**Action item**: Each entry here is to be restated word for word.

**Input material**:
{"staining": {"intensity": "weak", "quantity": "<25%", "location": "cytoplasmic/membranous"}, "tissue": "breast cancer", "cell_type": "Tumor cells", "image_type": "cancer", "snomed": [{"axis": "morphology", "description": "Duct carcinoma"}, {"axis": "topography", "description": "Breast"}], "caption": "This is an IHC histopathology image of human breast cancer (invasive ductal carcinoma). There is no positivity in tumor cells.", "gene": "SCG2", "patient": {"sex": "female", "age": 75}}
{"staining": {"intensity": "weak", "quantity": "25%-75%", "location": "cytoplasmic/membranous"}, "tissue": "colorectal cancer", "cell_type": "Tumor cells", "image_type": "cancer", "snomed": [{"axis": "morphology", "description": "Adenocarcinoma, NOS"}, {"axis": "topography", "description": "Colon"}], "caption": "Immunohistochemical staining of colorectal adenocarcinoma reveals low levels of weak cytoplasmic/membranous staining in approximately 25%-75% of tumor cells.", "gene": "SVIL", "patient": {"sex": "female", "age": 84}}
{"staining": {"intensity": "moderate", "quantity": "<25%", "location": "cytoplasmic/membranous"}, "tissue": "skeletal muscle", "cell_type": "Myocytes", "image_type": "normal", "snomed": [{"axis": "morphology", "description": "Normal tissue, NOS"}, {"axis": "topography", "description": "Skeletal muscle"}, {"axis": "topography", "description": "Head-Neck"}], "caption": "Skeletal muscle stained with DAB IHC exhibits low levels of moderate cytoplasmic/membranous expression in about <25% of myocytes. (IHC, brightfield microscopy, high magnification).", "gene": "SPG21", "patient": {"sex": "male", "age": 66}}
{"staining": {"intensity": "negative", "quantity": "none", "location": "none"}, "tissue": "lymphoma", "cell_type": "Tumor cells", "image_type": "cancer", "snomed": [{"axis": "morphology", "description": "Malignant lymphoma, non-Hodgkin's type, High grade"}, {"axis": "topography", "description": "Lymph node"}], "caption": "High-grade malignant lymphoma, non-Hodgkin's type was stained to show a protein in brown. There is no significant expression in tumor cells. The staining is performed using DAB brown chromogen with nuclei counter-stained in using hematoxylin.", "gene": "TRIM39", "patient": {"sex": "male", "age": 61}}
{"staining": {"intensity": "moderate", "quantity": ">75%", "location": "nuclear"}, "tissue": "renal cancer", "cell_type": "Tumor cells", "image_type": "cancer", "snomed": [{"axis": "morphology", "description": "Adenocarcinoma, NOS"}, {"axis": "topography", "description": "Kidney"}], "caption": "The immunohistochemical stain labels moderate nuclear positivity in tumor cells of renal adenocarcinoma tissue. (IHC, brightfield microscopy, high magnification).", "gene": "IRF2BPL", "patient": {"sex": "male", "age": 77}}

**Expected answer**:
{"staining": {"intensity": "weak", "quantity": "<25%", "location": "cytoplasmic/membranous"}, "tissue": "breast cancer", "cell_type": "Tumor cells", "image_type": "cancer", "snomed": [{"axis": "morphology", "description": "Duct carcinoma"}, {"axis": "topography", "description": "Breast"}], "caption": "This is an IHC histopathology image of human breast cancer (invasive ductal carcinoma). There is no positivity in tumor cells.", "gene": "SCG2", "patient": {"sex": "female", "age": 75}}
{"staining": {"intensity": "weak", "quantity": "25%-75%", "location": "cytoplasmic/membranous"}, "tissue": "colorectal cancer", "cell_type": "Tumor cells", "image_type": "cancer", "snomed": [{"axis": "morphology", "description": "Adenocarcinoma, NOS"}, {"axis": "topography", "description": "Colon"}], "caption": "Immunohistochemical staining of colorectal adenocarcinoma reveals low levels of weak cytoplasmic/membranous staining in approximately 25%-75% of tumor cells.", "gene": "SVIL", "patient": {"sex": "female", "age": 84}}
{"staining": {"intensity": "moderate", "quantity": "<25%", "location": "cytoplasmic/membranous"}, "tissue": "skeletal muscle", "cell_type": "Myocytes", "image_type": "normal", "snomed": [{"axis": "morphology", "description": "Normal tissue, NOS"}, {"axis": "topography", "description": "Skeletal muscle"}, {"axis": "topography", "description": "Head-Neck"}], "caption": "Skeletal muscle stained with DAB IHC exhibits low levels of moderate cytoplasmic/membranous expression in about <25% of myocytes. (IHC, brightfield microscopy, high magnification).", "gene": "SPG21", "patient": {"sex": "male", "age": 66}}
{"staining": {"intensity": "negative", "quantity": "none", "location": "none"}, "tissue": "lymphoma", "cell_type": "Tumor cells", "image_type": "cancer", "snomed": [{"axis": "morphology", "description": "Malignant lymphoma, non-Hodgkin's type, High grade"}, {"axis": "topography", "description": "Lymph node"}], "caption": "High-grade malignant lymphoma, non-Hodgkin's type was stained to show a protein in brown. There is no significant expression in tumor cells. The staining is performed using DAB brown chromogen with nuclei counter-stained in using hematoxylin.", "gene": "TRIM39", "patient": {"sex": "male", "age": 61}}
{"staining": {"intensity": "moderate", "quantity": ">75%", "location": "nuclear"}, "tissue": "renal cancer", "cell_type": "Tumor cells", "image_type": "cancer", "snomed": [{"axis": "morphology", "description": "Adenocarcinoma, NOS"}, {"axis": "topography", "description": "Kidney"}], "caption": "The immunohistochemical stain labels moderate nuclear positivity in tumor cells of renal adenocarcinoma tissue. (IHC, brightfield microscopy, high magnification).", "gene": "IRF2BPL", "patient": {"sex": "male", "age": 77}}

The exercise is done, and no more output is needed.